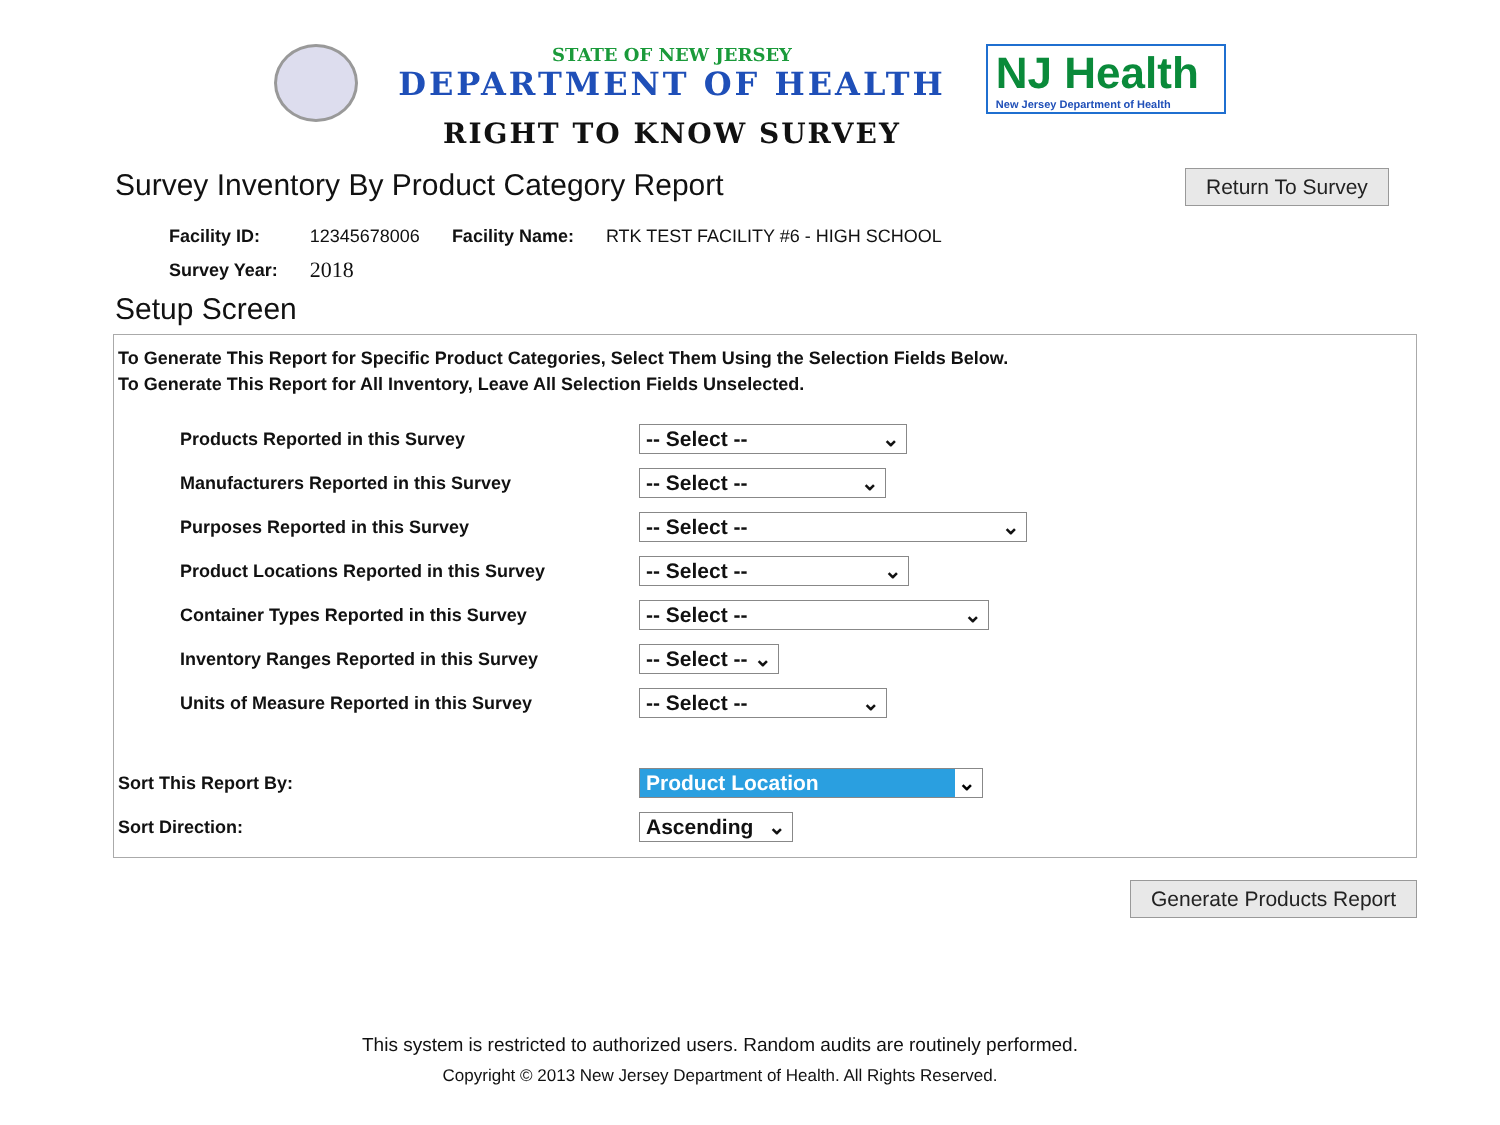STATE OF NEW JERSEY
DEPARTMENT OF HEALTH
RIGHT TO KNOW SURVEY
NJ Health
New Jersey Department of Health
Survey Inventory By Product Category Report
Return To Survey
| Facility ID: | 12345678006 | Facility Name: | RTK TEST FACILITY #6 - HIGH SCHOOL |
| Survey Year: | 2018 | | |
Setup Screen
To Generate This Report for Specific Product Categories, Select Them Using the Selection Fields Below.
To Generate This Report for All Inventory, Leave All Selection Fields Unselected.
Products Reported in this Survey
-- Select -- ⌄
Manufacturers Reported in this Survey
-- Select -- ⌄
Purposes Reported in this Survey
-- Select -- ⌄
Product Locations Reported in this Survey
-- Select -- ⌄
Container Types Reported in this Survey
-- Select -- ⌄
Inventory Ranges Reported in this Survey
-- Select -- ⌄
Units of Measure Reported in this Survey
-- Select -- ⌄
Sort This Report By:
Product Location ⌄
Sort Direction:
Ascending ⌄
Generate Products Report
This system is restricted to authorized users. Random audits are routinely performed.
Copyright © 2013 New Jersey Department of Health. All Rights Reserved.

☆ ☆ ☆ ☆ ☆

Leaving out every picture, repeat exactly the lines of the records from the start through the line that has "To Generate This Report for Specific".

STATE OF NEW JERSEY
DEPARTMENT OF HEALTH
RIGHT TO KNOW SURVEY
NJ Health
New Jersey Department of Health
Survey Inventory By Product Category Report
Return To Survey
| Facility ID: | 12345678006 | Facility Name: | RTK TEST FACILITY #6 - HIGH SCHOOL |
| Survey Year: | 2018 | | |
Setup Screen
To Generate This Report for Specific Product Categories, Select Them Using the Selection Fields Below.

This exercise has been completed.